Note: this example uses a vanilla fetch() function, but any fetch wrapper—including openapi-fetch—could be dropped in instead without any changes.

And the magic that produces this would live in a test/utils.ts file that can be copy + pasted where desired (hidden for simplicity):

📄 test/utils.ts
ts
import type { paths } from "./my-openapi-3-schema"; // generated by openapi-typescript

// Settings
// ⚠️ Important: change this! This prefixes all URLs
const BASE_URL = "https://myapi.com/v1";
// End Settings

// type helpers — ignore these; these just make TS lookups better
type FilterKeys<Obj, Matchers> = {
  [K in keyof Obj]: K extends Matchers ? Obj[K] : never;
}[keyof Obj];
type PathResponses<T> = T extends { responses: any } ? T["responses"] : unknown;
type OperationContent<T> = T extends { content: any } ? T["content"] : unknown;
type MediaType = `${string}/${string}`;
type MockedResponse<T, Status extends keyof T = keyof T> =
  FilterKeys<OperationContent<T[Status]>, MediaType> extends never
    ? { status: Status; body?: never }
    : {
        status: Status;
        body: FilterKeys<OperationContent<T[Status]>, MediaType>;
      };

/**
 * Mock fetch() calls and type against OpenAPI schema
 */
export function mockResponses(responses: {
  [Path in keyof Partial<paths>]: {
    [Method in keyof Partial<paths[Path]>]: MockedResponse<
      PathResponses<paths[Path][Method]>
    >;
  };
}) {
  fetchMock.mockResponse((req) => {
    const mockedPath = findPath(
      req.url.replace(BASE_URL, ""),
      Object.keys(responses)
    )!;
    // note: we get lazy with the types here, because the inference is bad anyway and this has a `void` return signature.
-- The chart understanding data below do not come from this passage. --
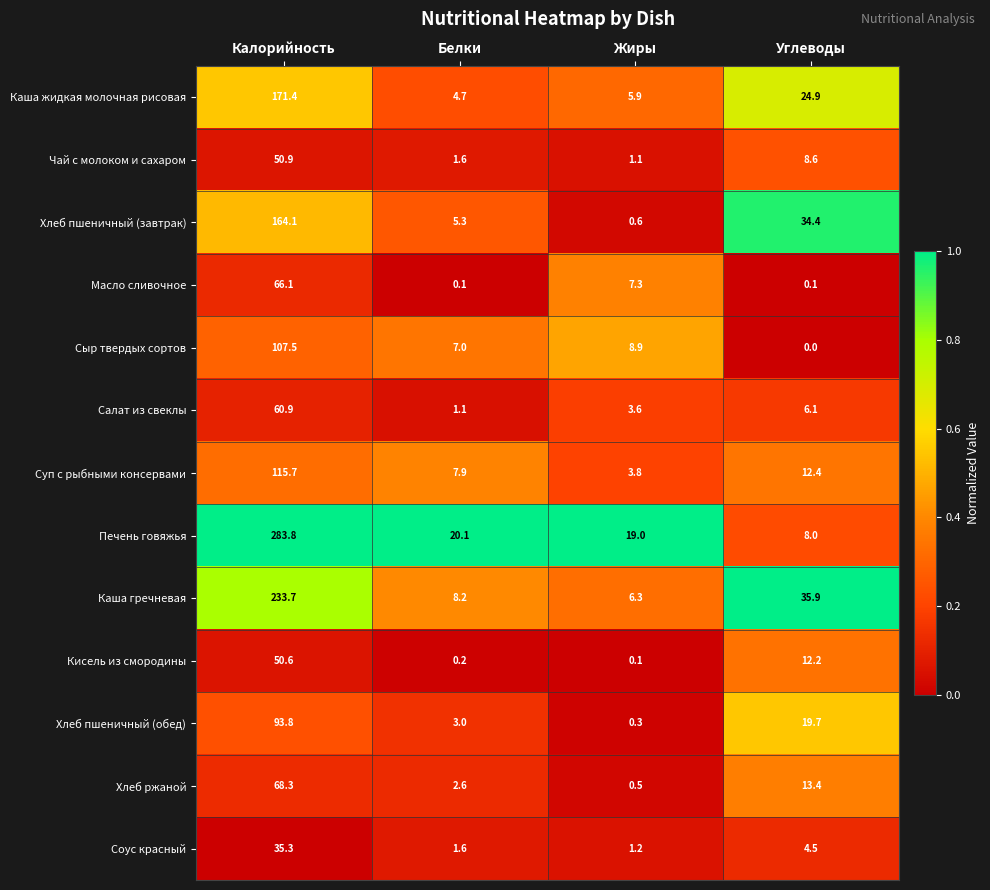

At which category does the chart reach its minimum across all series?

Углеводы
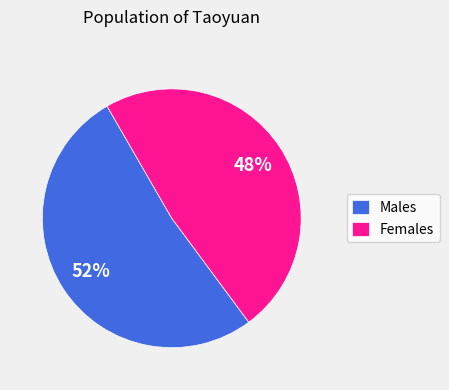

Approximately how many times larger is the value at Females compared to Males?

0.9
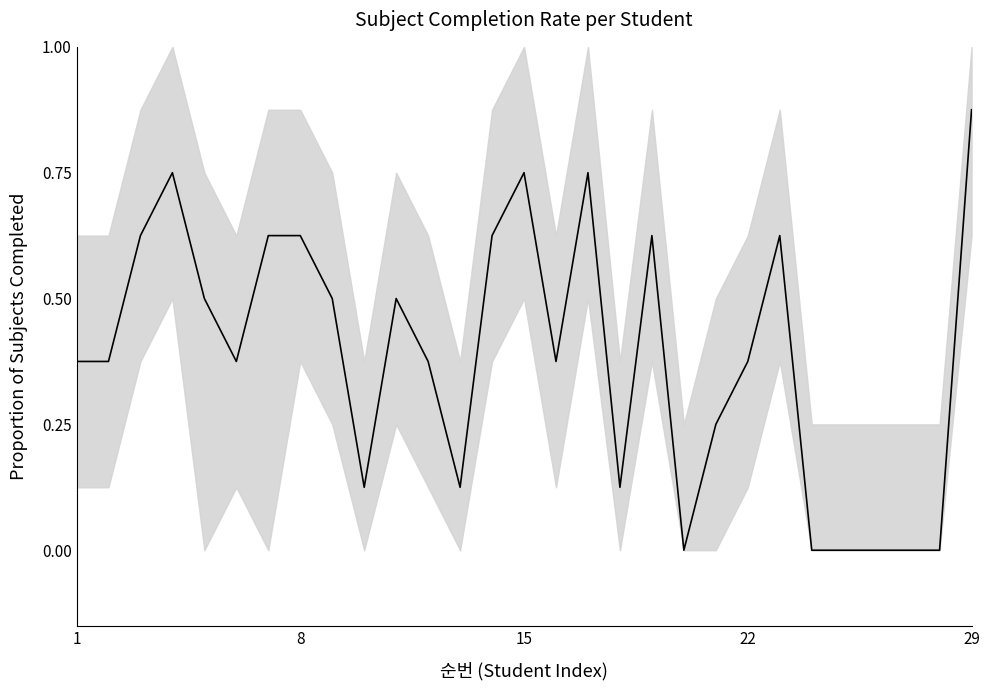

Which has a higher value, 8 or 1?

8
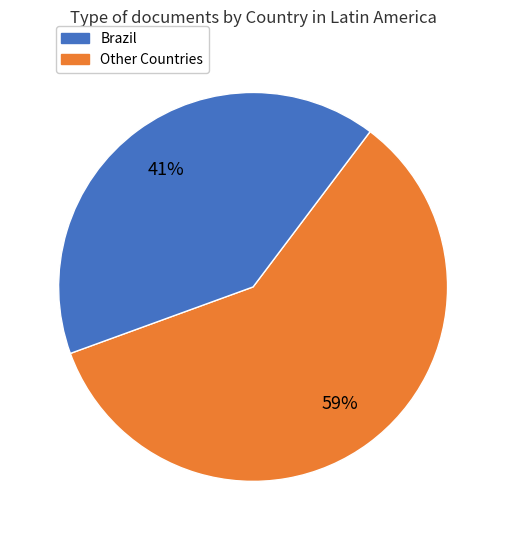

How many segments does this pie chart have?

2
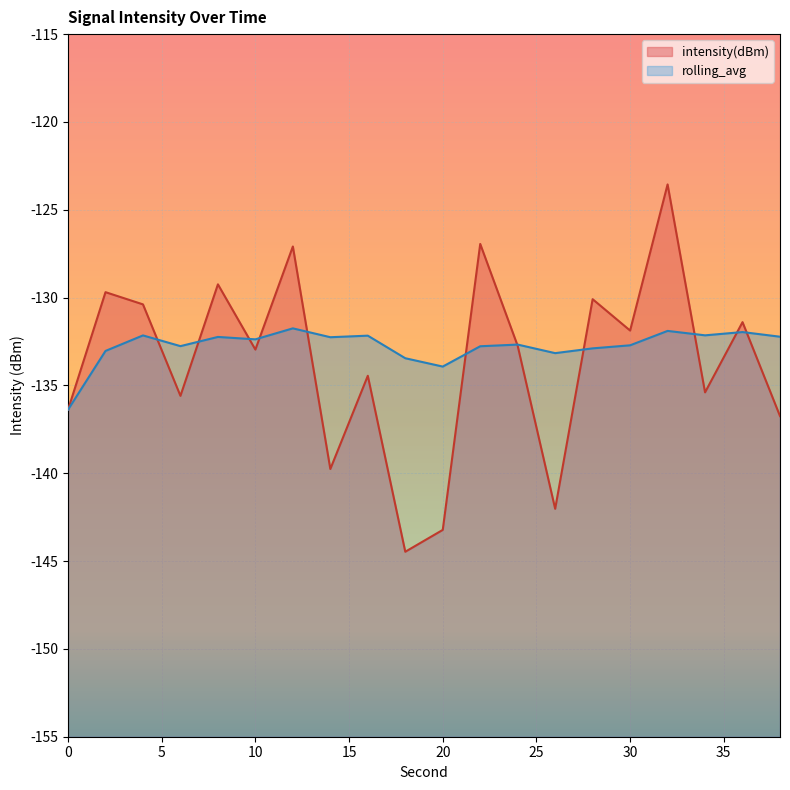

What is the total value across all series at 38?

-269.0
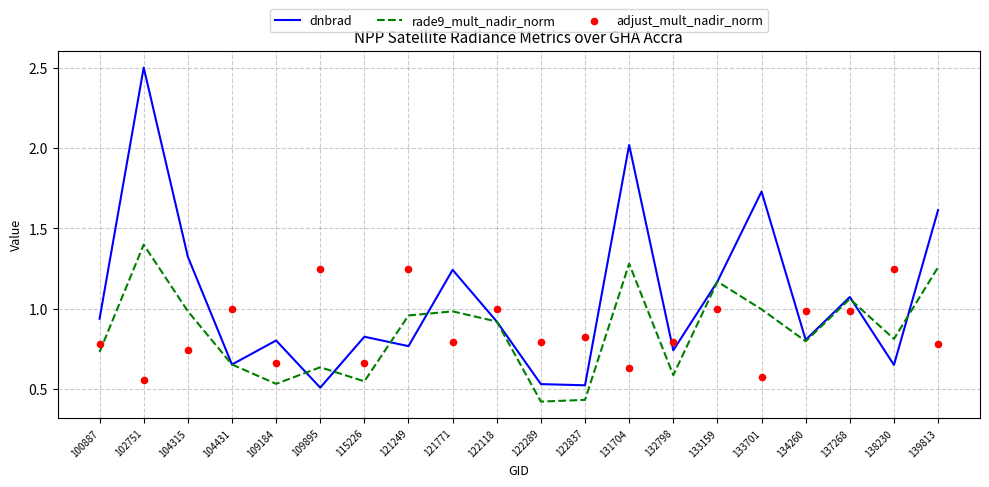

What are all the series names shown in the legend?

dnbrad, rade9_mult_nadir_norm, adjust_mult_nadir_norm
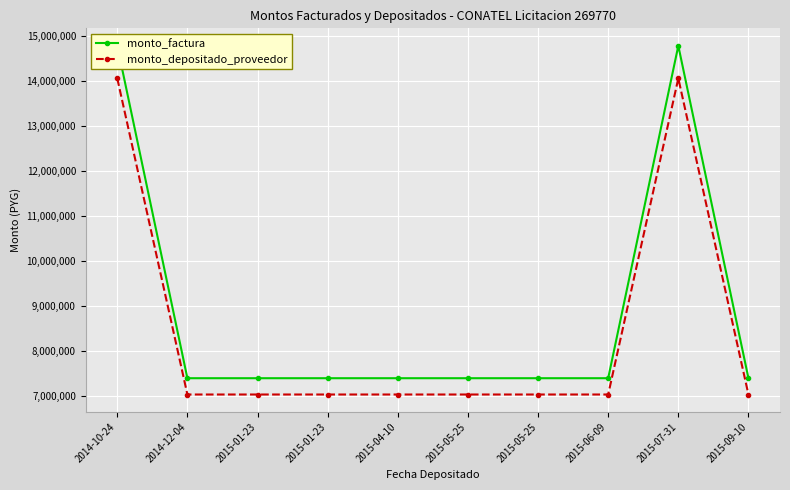

What is the average value of the monto_factura series?

8874000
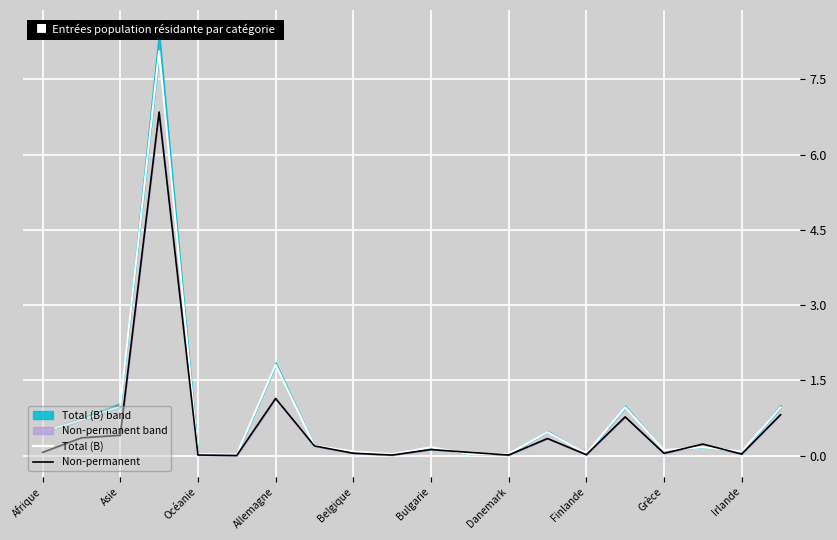

Reading left to right, transcribe all the data shown in this chart.

Total (B): 0.5	0.7	1.0	8.1	0.0	0.0	1.8	0.2	0.1	0.0	0.2	0.0	0.0	0.5	0.0	1.0	0.1	0.2	0.1	1.0
Non-permanent: 0.1	0.4	0.4	6.8	0.0	0.0	1.1	0.2	0.1	0.0	0.1	0.1	0.0	0.3	0.0	0.8	0.0	0.2	0.0	0.8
The important bit is the parameter signature.
    if (!mockedPath || (!responses as any)[mockedPath])
      throw new Error(`No mocked response for ${req.url}`); // throw error if response not mocked (remove or modify if you’d like different behavior)
    const method = req.method.toLowerCase();
    if (!(responses as any)[mockedPath][method])
      throw new Error(`${req.method} called but not mocked on ${mockedPath}`); // likewise throw error if other parts of response aren’t mocked
    if (!(responses as any)[mockedPath][method]) {
      throw new Error(`${req.method} called but not mocked on ${mockedPath}`);
    }
    const { status, body } = (responses as any)[mockedPath][method];
    return { status, body: JSON.stringify(body) };
  });
}

// helper function that matches a realistic URL (/users/123) to an OpenAPI path (/users/{user_id}
export function findPath(
  actual: string,
  testPaths: string[]
): string | undefined {
  const url = new URL(
    actual,
    actual.startsWith("http") ? undefined : "http://testapi.com"
  );
  const actualParts = url.pathname.split("/");
  for (const p of testPaths) {
    let matched = true;
    const testParts = p.split("/");
    if (actualParts.length !== testParts.length) continue; // automatically not a match if lengths differ
    for (let i = 0; i < testParts.length; i++) {
      if (testParts[i]!.startsWith("{")) continue; // path params ({user_id}) always count as a match
      if (actualParts[i] !== testParts[i]) {
        matched = false;
        break;
      }
    }
    if (matched) return p;
  }
}

Additional Explanation

That code is quite above is quite a doozy! For the most part, it’s a lot of implementation detail you can ignore. The mockResponses(…) function signature is where all the important magic happens—you’ll notice a direct link between this structure and our design. From there, the rest of the code is just making the runtime work as expected.

ts
export function mockResponses(responses: {
  [Path in keyof Partial<paths>]: {
    [Method in keyof Partial<paths[Path]>]: MockedResponse<
      PathResponses<paths[Path][Method]>
    >;
  };
});

Now, whenever your schema updates, all your mock data will be typechecked correctly 🎉. This is a huge step in ensuring resilient, accurate tests.